With a surge of arrivals in 2019, pre-existing issues of overcrowded camps and deficient infrastructure only got worth, making these hotspots an ideal environment for the spread of COVID-19.
Mathias Mertens, co-founder of Europe Must Act, explained how Turkey’s borders opening in early March this year acted as a tipping point, resulting in a wave of violence against refugees across the Greek islands, as well as against NGO workers. Europe Must Act was born in a climate of uninterrupted violence inside the Greek hotspot camps. Centres were set on fire and the right to asylum was suspended.. Despite three local outbreaks of COVID-19 in camps the call of a cohort of 60+ NGOs (read their Open Letter here) for the decongestion and interruption of the unjustified lockdowns of the hotspots refugee camps have not been answered by the Greek authorities so far.
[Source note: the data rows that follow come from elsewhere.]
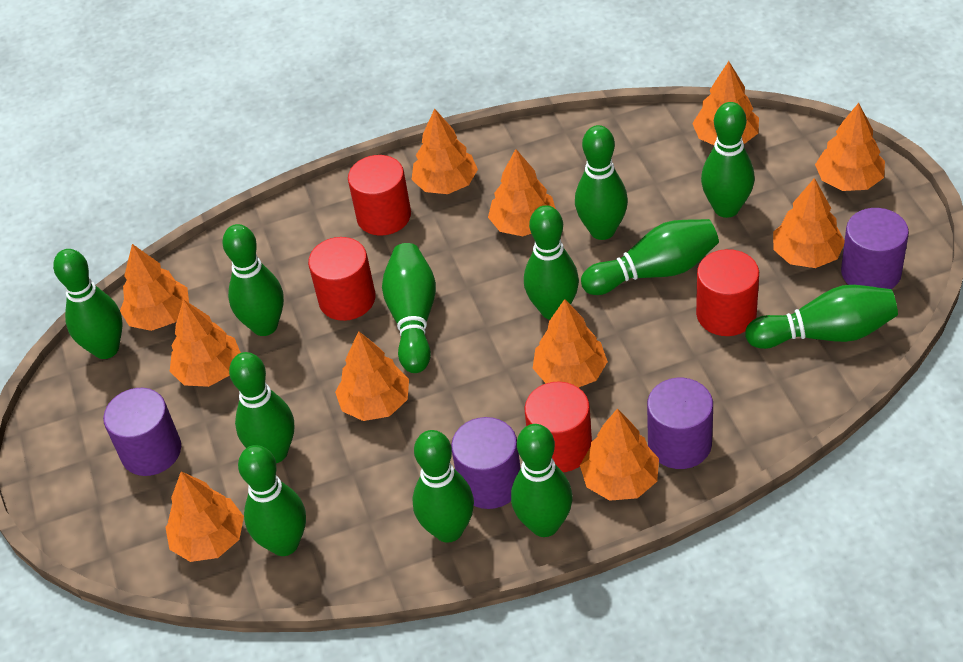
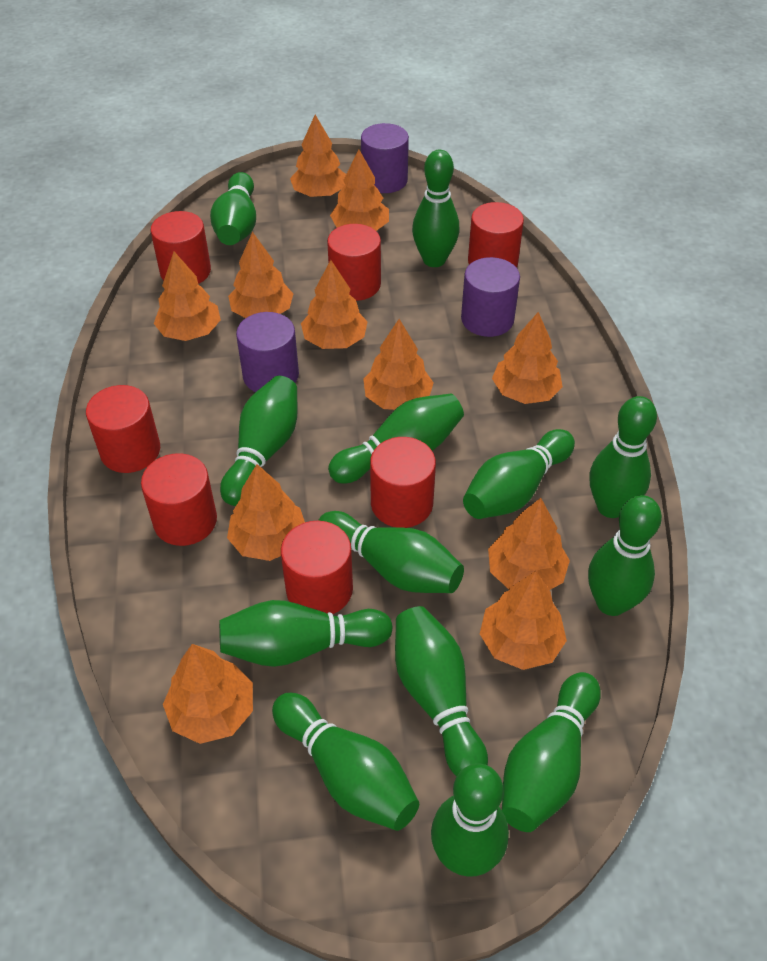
green bowling pin: [53,249,122,359] [222,224,284,336] [229,352,294,463] [238,445,306,556] [382,243,436,373] [412,430,474,543] [511,424,573,537] [524,205,579,320] [575,125,628,240] [581,219,719,295] [701,102,755,218] [745,285,898,349] = 12 -> [210,172,256,245] [219,600,393,667] [220,376,298,506] [272,693,419,831] [318,511,464,593] [328,393,464,483] [395,606,488,776] [412,150,460,267] [431,763,509,877] [463,429,575,519] [502,672,601,832] [588,495,662,616] [589,396,657,518] = 13
purple cylinder: [103,388,181,476] [451,417,521,509] [647,378,713,469] [841,208,909,289] = 4 -> [236,312,299,392] [361,123,409,193] [461,257,520,337] = 3
red cylinder: [308,237,375,321] [348,155,411,236] [524,381,592,472] [696,249,759,336] = 4 -> [86,385,160,473] [141,453,217,546] [151,211,211,284] [281,521,353,614] [327,224,381,301] [370,437,436,528] [468,202,524,268] = 7

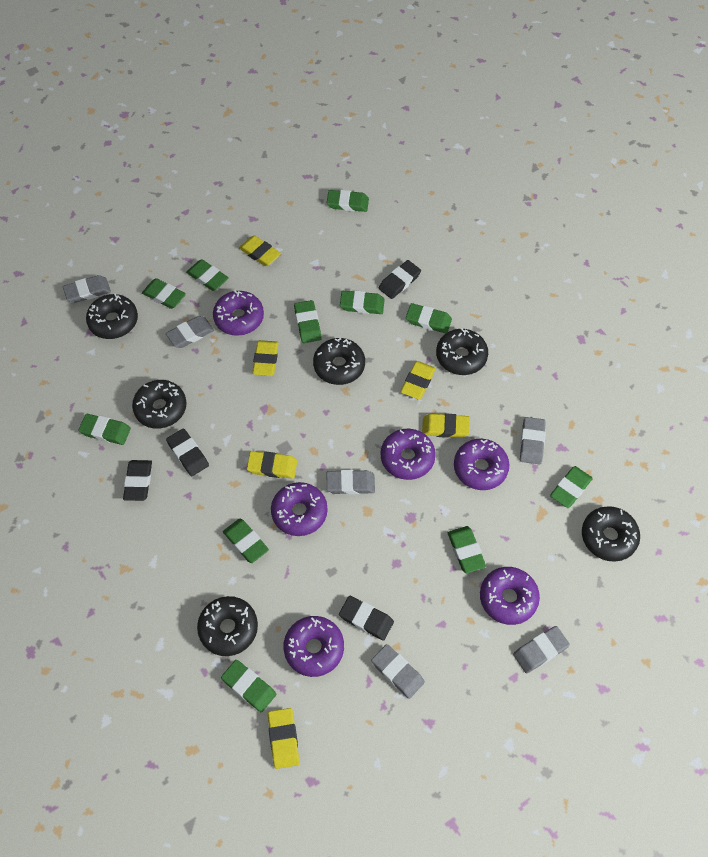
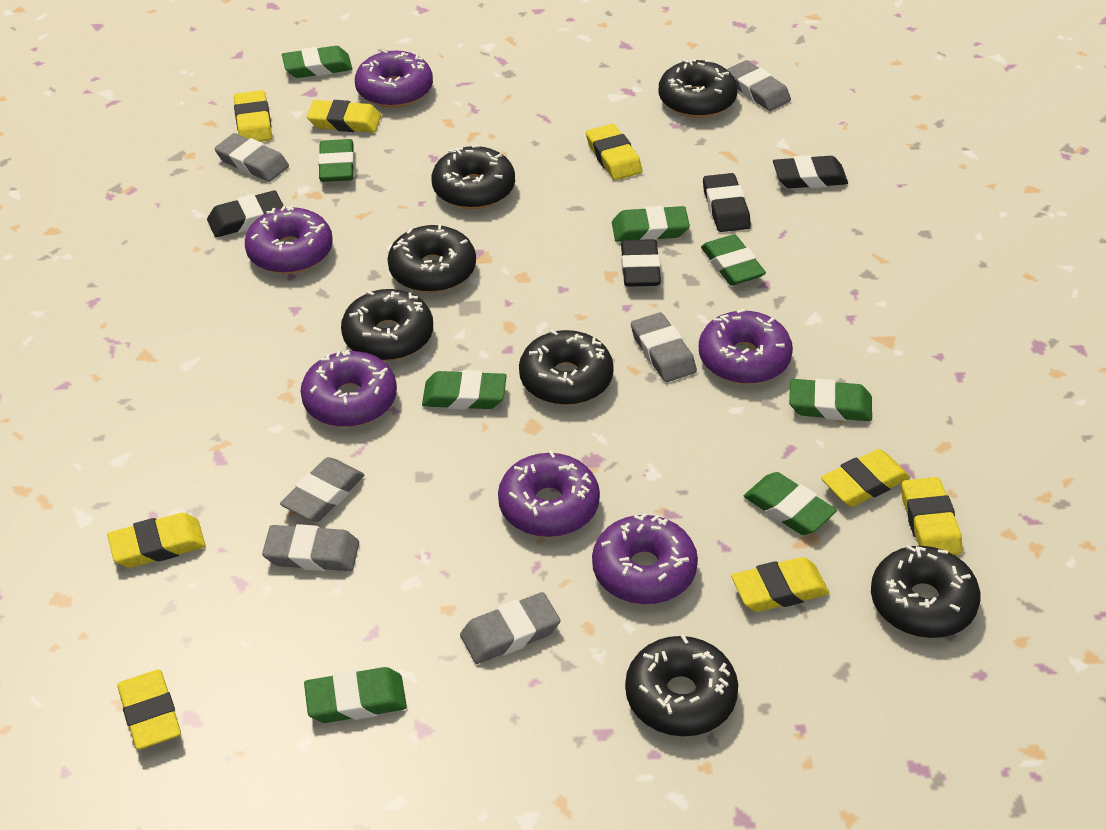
black donut: [86,293,138,339] [132,380,187,429] [197,596,258,656] [313,338,365,385] [436,328,488,375] [582,506,640,562] = 6 -> [341,289,433,361] [387,224,476,293] [432,145,515,209] [519,330,614,405] [625,635,738,736] [658,59,737,118] [871,545,980,638] = 7
green eraser: [78,414,131,445] [142,278,186,309] [186,259,229,291] [221,660,276,712] [223,519,269,563] [294,300,322,343] [327,190,369,212] [340,291,385,314] [406,303,452,334] [448,526,486,573] [550,466,593,508] = 11 -> [282,46,352,78] [304,667,407,723] [318,139,354,182] [422,370,507,410] [612,206,690,242] [701,234,766,286] [744,472,837,535] [789,379,872,421] = 8
yellow eraser: [239,235,281,266] [247,451,297,479] [252,340,279,376] [268,708,299,769] [401,361,436,399] [422,413,470,438] = 6 -> [107,513,206,568] [117,670,181,750] [234,90,272,142] [307,100,381,133] [586,124,643,180] [731,557,829,612] [821,449,910,507] [901,477,962,555] = 8

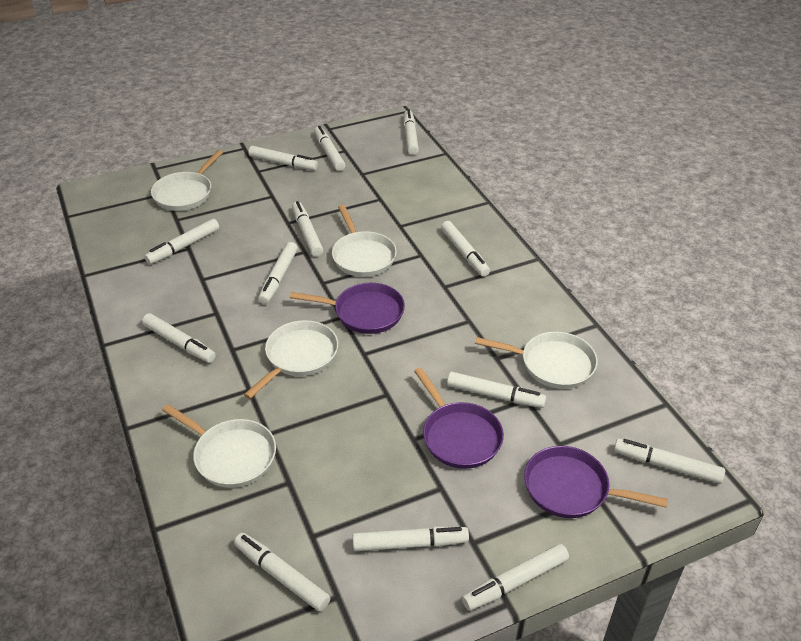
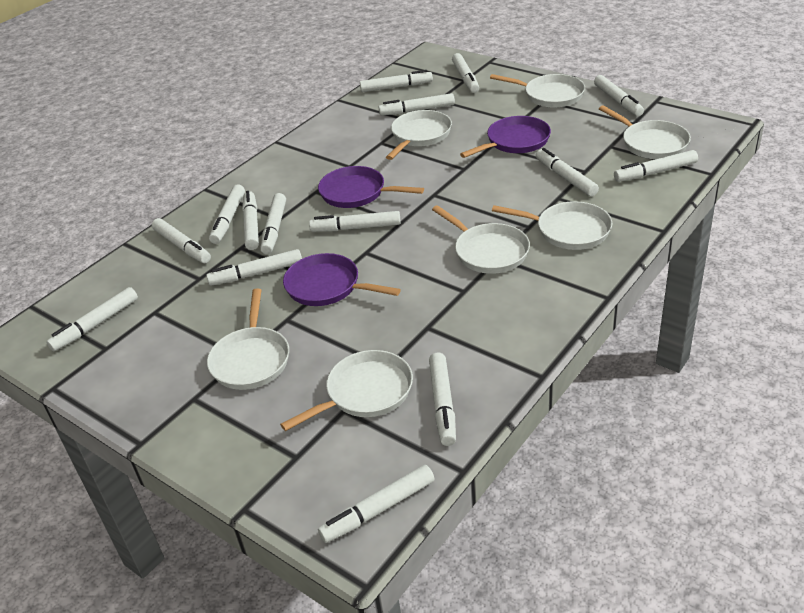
white marker: [142,313,216,363] [144,219,219,264] [234,533,330,612] [249,146,318,170] [258,242,298,304] [292,201,323,256] [314,126,345,171] [353,527,469,551] [404,109,419,155] [441,221,490,277] [447,372,546,408] [462,544,569,611] [614,439,725,484] = 13 -> [46,287,138,351] [152,218,211,263] [206,249,302,286] [209,184,245,244] [242,191,259,250] [260,193,286,254] [309,211,401,232] [318,465,435,543] [360,70,433,92] [379,93,455,115] [429,352,456,446] [452,53,479,93] [536,148,599,196] [594,75,644,116] [614,150,698,182] = 15
white pan: [151,150,223,211] [162,404,276,488] [244,320,338,399] [332,205,397,277] [475,332,598,389] = 5 -> [207,288,289,390] [280,350,413,431] [386,110,452,160] [432,205,530,274] [490,74,585,108] [492,201,613,250] [599,105,691,159] = 7

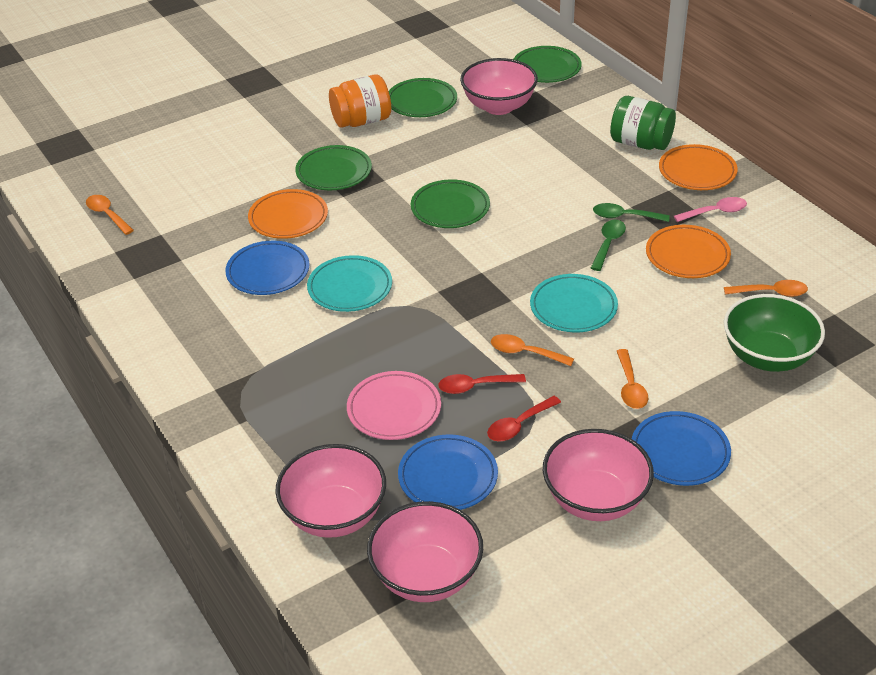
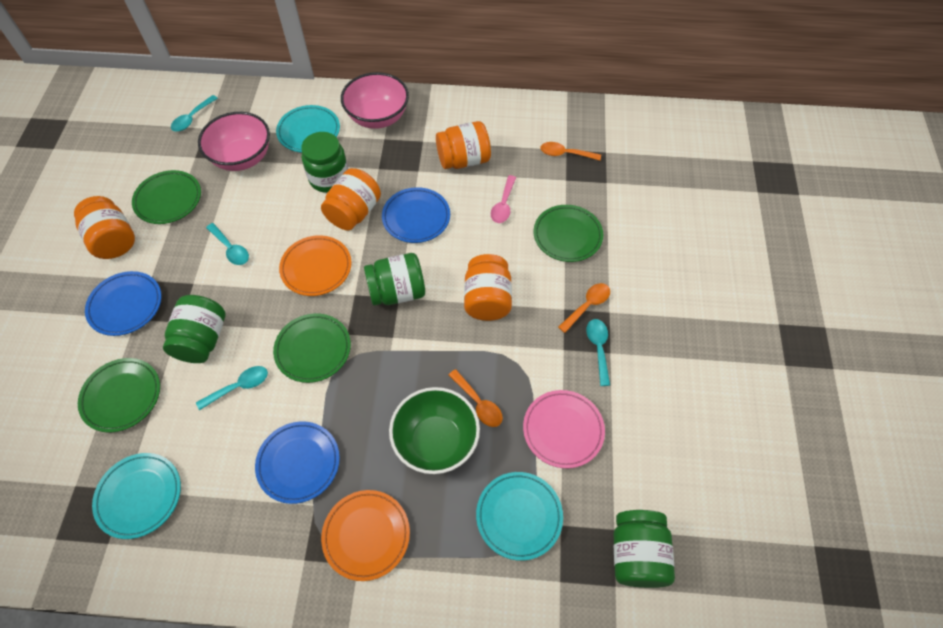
green jar: [610,96,676,150] = 1 -> [163,295,225,363] [301,132,348,193] [364,253,425,306] [614,510,675,588] = 4
green spoon: [591,220,626,271] [593,203,670,222] = 2 -> none = 0
orange jar: [329,74,391,128] = 1 -> [74,196,135,259] [321,168,381,231] [436,121,491,169] [464,254,512,321] = 4
orange plate: [248,189,328,239] [646,225,731,278] [659,144,738,190] = 3 -> [279,235,352,296] [321,490,410,581] = 2
orange spoon: [86,195,134,235] [491,334,574,366] [617,349,649,409] [724,280,808,297] = 4 -> [449,369,503,427] [540,142,601,161] [558,283,610,333] = 3
pink bowl: [275,444,386,538] [367,501,483,602] [460,58,538,115] [543,429,654,521] = 4 -> [198,112,270,171] [341,72,409,129] = 2
red spoon: [438,374,526,394] [487,396,561,442] = 2 -> none = 0
turquoise plate: [307,255,392,312] [530,274,618,332] = 2 -> [92,453,181,539] [276,105,340,152] [476,472,563,561] = 3
turquoise spoon: none = 0 -> [171,95,218,131] [196,366,268,410] [206,223,249,265] [586,319,610,386] = 4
As we have seen across these Live Sessions, the pandemic has heavily impacted organizations’ usual humanitarian activities within displaced communities. Jumana Abo Oxa, a psychologist and humanitarian focusing on protection and trauma issues in crisis situations for Elpida Home, brought another facet/vision of the current hotspot camp crisis in Greece to the session – the need for protection and mental health support for survivors of gender-based violence,torture and general violence in the camps. Much of Jumana’s work has had to reinvent itself through the use of technology in order to replace the human interactions that mental health support requires, but currently posing a threat to the – mental – health of refugees.
Humanitarians are not the only ones whose job has been affected and reinvented due to the pandemic. Mortaza Behboudi, a journalist working for Arte TV, explained some of the detrimental effects of this limbo, looking specifically at his coverage of the Moria Camp in Lesbos. Mortaza emphasized how the lockdown prolongation for the fourth time has heavily limited his access to the camp and therefore to information of the current situation of the camp’s inhabitants. The lockdown’s prolongation is the result of the stigmatization of refugees and migrants as possible carriers of COVID-19. As a second wave of the virus is highly expected, and as the EU continues to fail in providing concrete solutions to the hotspot camp burden, we could only ask ourselves whether this situation would eventually bring the end of hotspot camps.